Still, I can’t help but feel a now-familiar burst of warmth. It is an odd thing, to be loved and know you are loved as well.
“Do you have your speech prepared?” I ask, pulling back to see his face. If he’s going to lie about the abdication speech, I’ll know it.
To his credit, he doesn’t dodge the question. Tolly offers a crooked smirk. “That’s what the flight is for.”
All I can do is roll my eyes. “You never could finish your schoolwork on time, no matter the punishment.”
“I seem to remember you cheating on many of your own assignments, Lady Samos.”
“But did anyone ever catch me?” I fire back, an eyebrow raised. Tolly just shakes his head and lets me go, refusing to give me the satisfaction. He heads for one of the nearby buildings, where both of us can clean off.
“That’s what I thought, Ptolemus!” I shout, eager to catch up with him.
When we reach the building, he holds open the door, letting me enter first. The changing room inside is narrow but tall, with airy skylights open to the pine boughs. Ptolemus bangs open one of the nearby closets and paws through a medical kit, looking for a bandage. I grab a towel from a neat pile and toss it over to him. He wipes off his face, staining the plush cotton with dirt, sweat, and a little bit of blood from his mouth.

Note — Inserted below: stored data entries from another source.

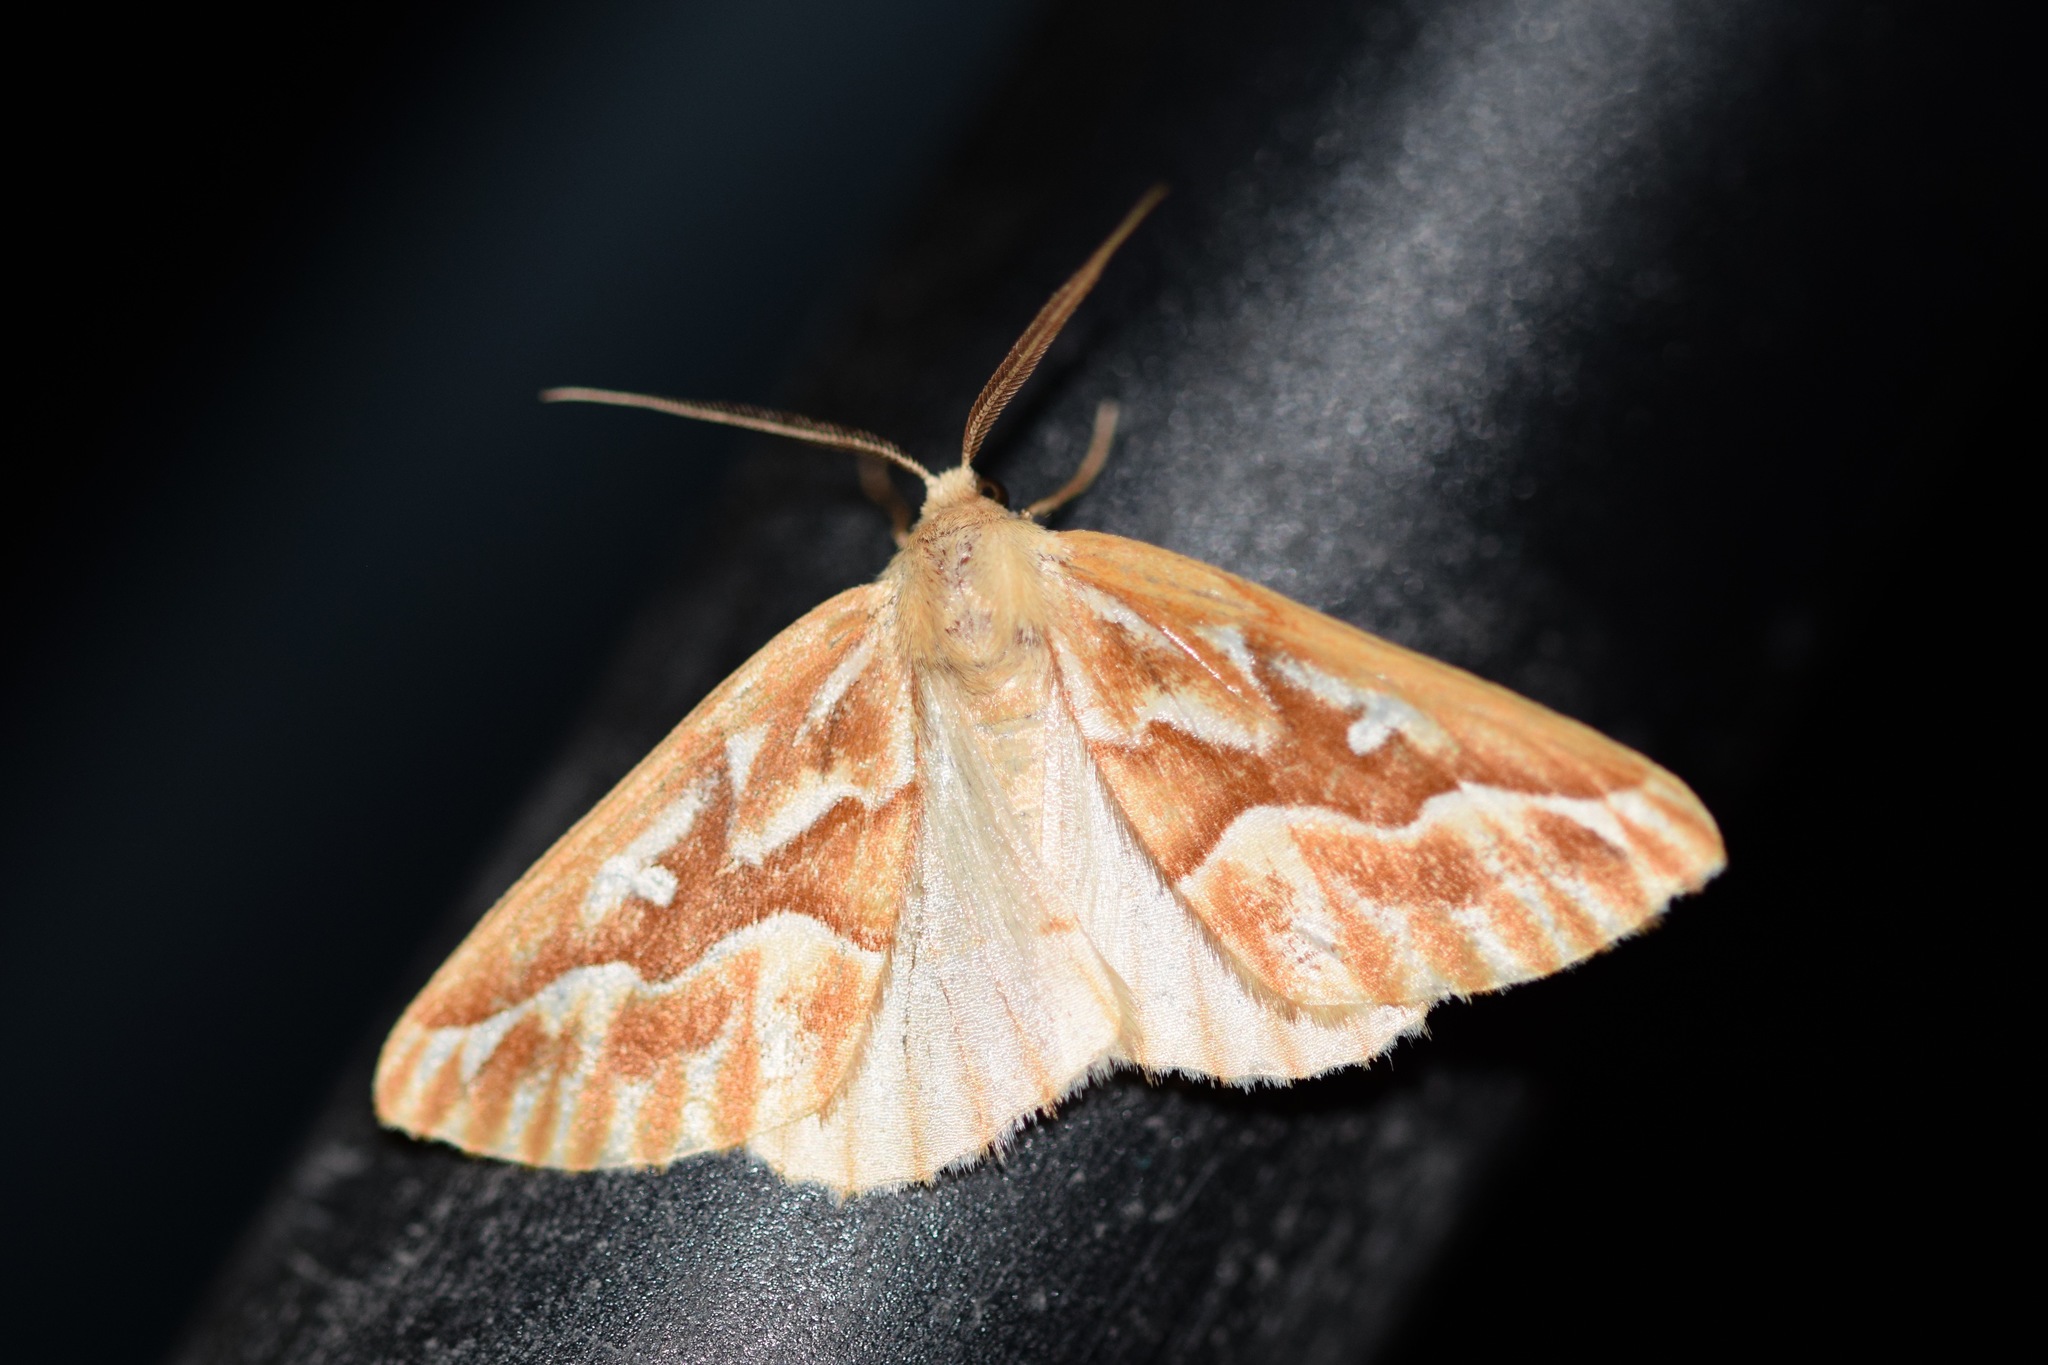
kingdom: Animalia
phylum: Arthropoda
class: Insecta
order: Lepidoptera
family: Geometridae
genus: Caripeta
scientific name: Caripeta piniata
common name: Northern pine looper moth
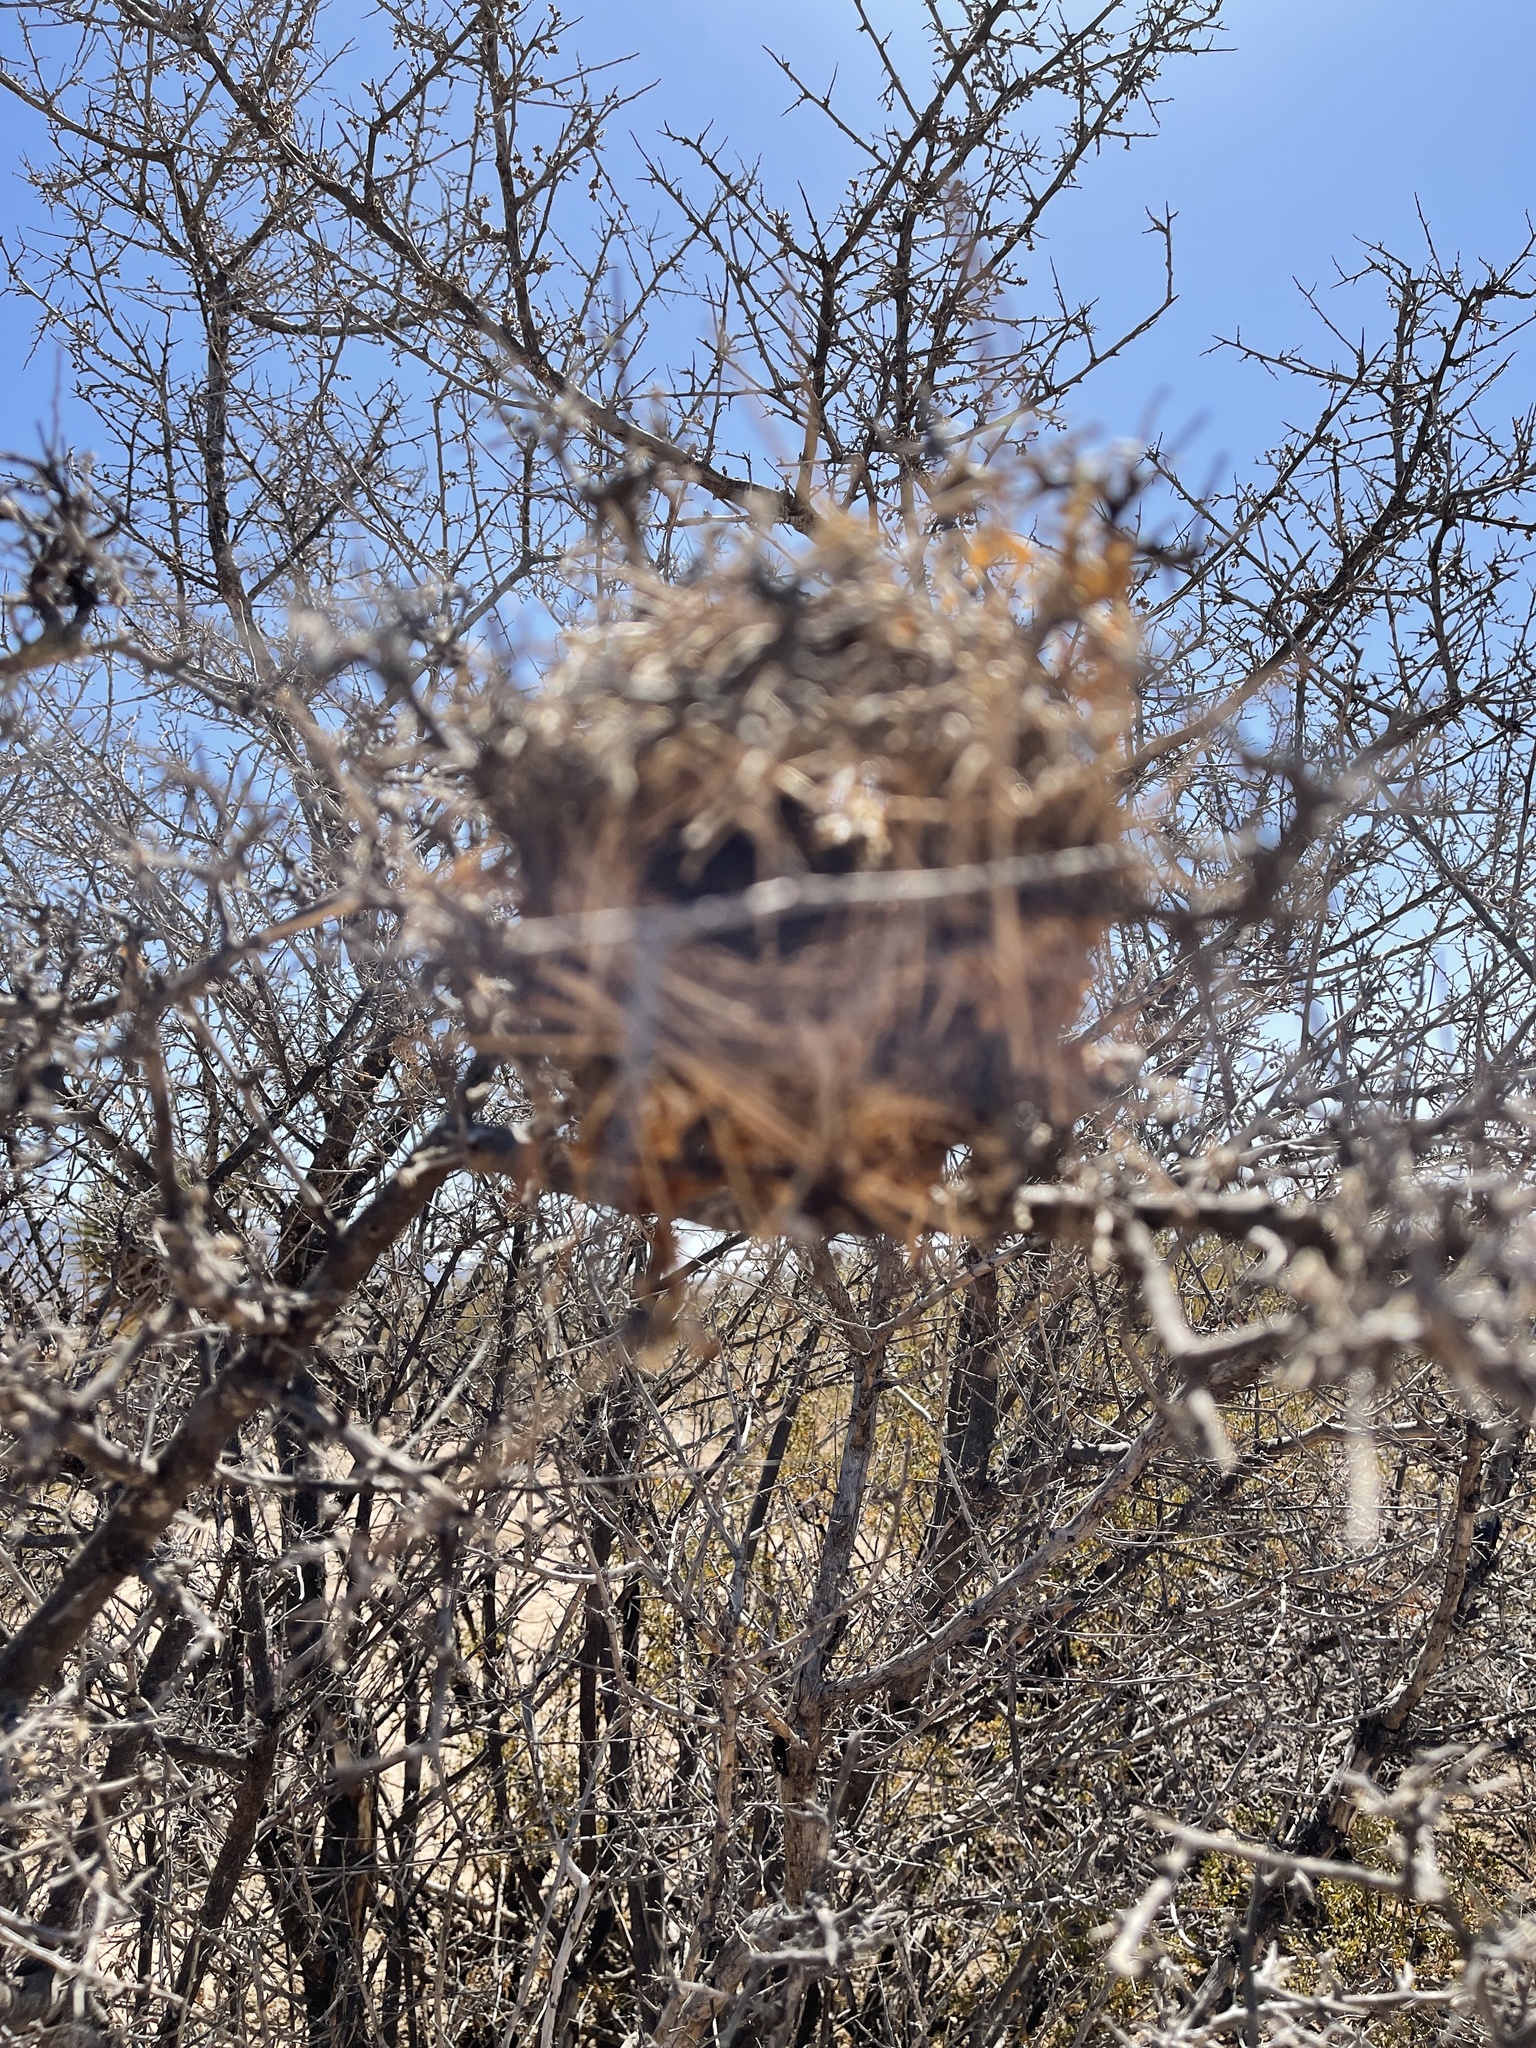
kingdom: Animalia
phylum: Chordata
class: Aves
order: Passeriformes
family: Remizidae
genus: Auriparus
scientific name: Auriparus flaviceps
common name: Verdin
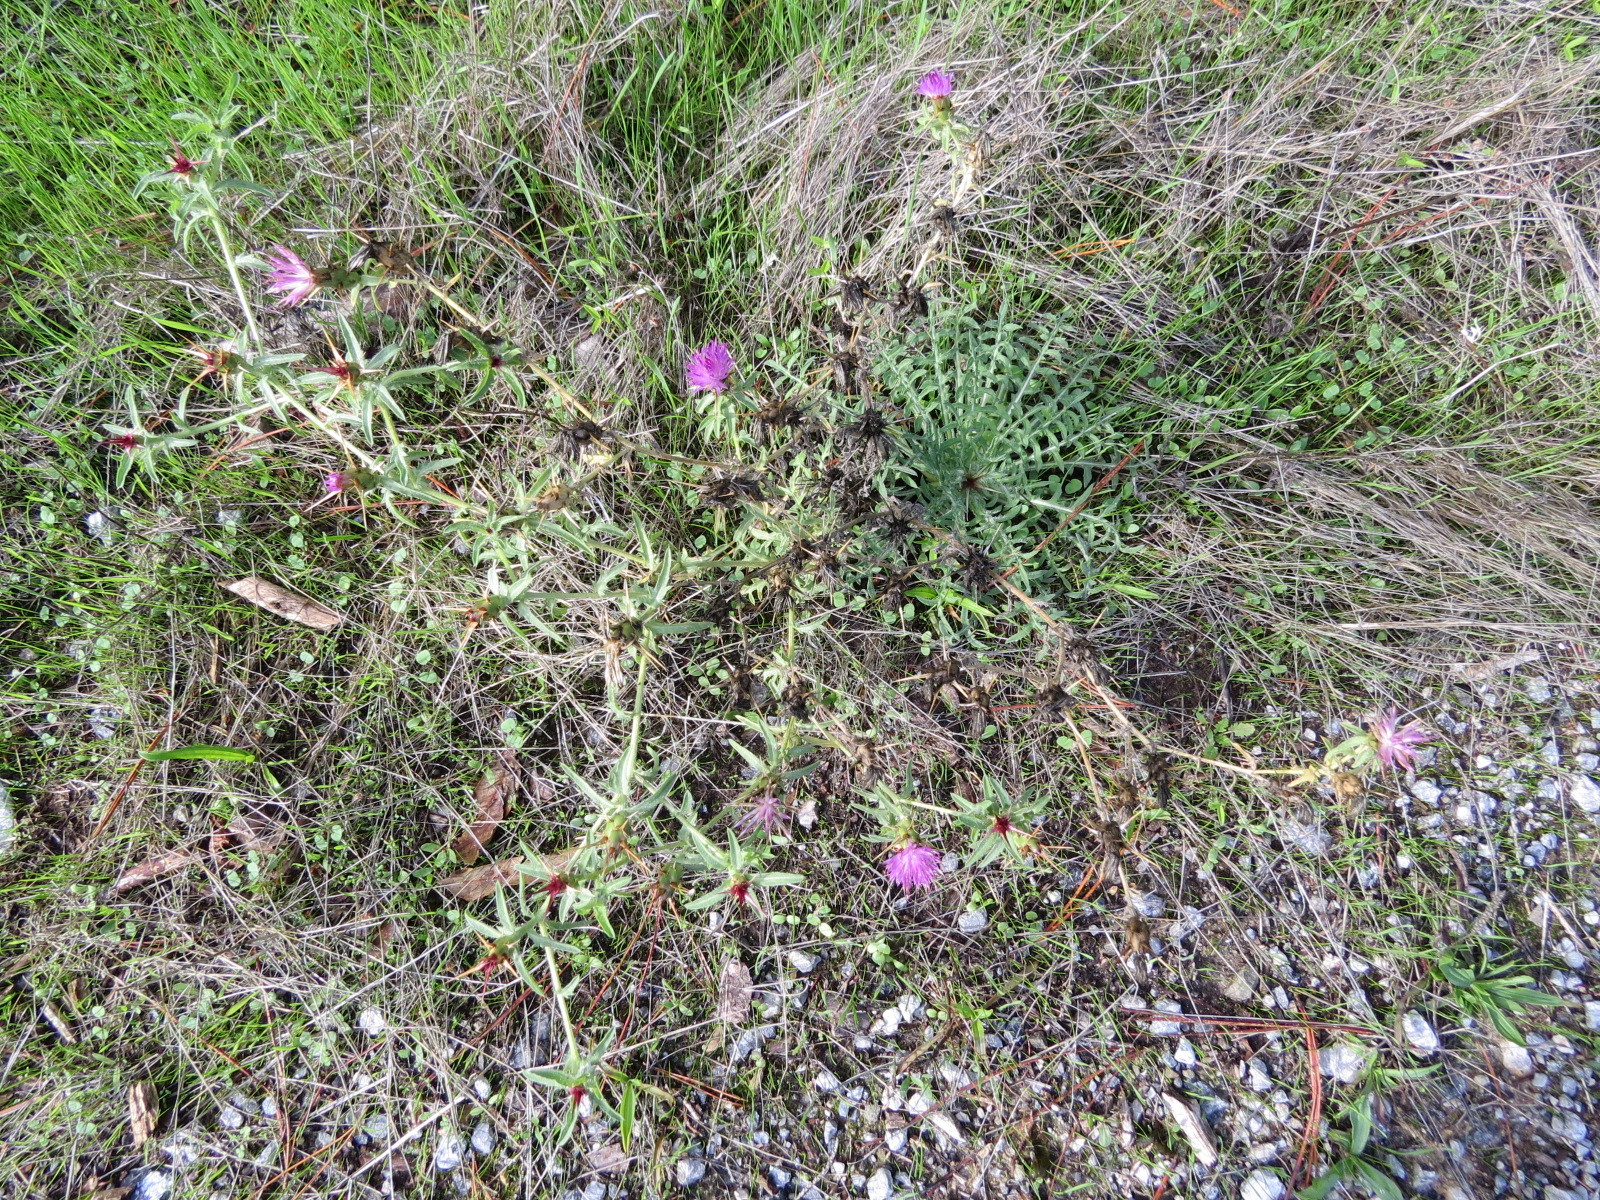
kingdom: Plantae
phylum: Tracheophyta
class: Magnoliopsida
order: Asterales
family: Asteraceae
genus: Centaurea
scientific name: Centaurea calcitrapa
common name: Red star-thistle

I do the same, taking a seat to towel off the sweat at the base of my neck.
“I would have made a poor king,” he says suddenly, and with such a casual manner. As if it’s a foregone conclusion, the end of an easy equation. He continues hunting for something to bandage up his cut. “I think Father always knew that crown was going to die with him. No matter how much he talked about legacy and family. He was too smart to think the Kingdom of the Rift could exist without Volo Samos.” He pauses, thoughtful. “Or Evangeline.”
The bandage hunt is pointless. Wren Skonos can regrow hands. She’ll have no issue mending a tiny cut. He just needs something to do, another distraction now that we’re not trading blows.
“You think Father wanted us to rule together.” I try to keep my voice as calm as his. My court training does me well. Even Tolly wouldn’t know that the idea, the lost possibility of such a future, unwinds in front of me. Ruling with my brother, Elane between, a queen to us both. Subject to nothing and no one. Not even our parents when the time came. I could live as I wished, in all the splendor and strength I was born to. But no, that can’t be true. Ptolemus was always the heir, and I was always the pawn. My parents were ready to bargain me away for another inch of power. It’s a useless thing to think of, a rotten future that will never come to pass.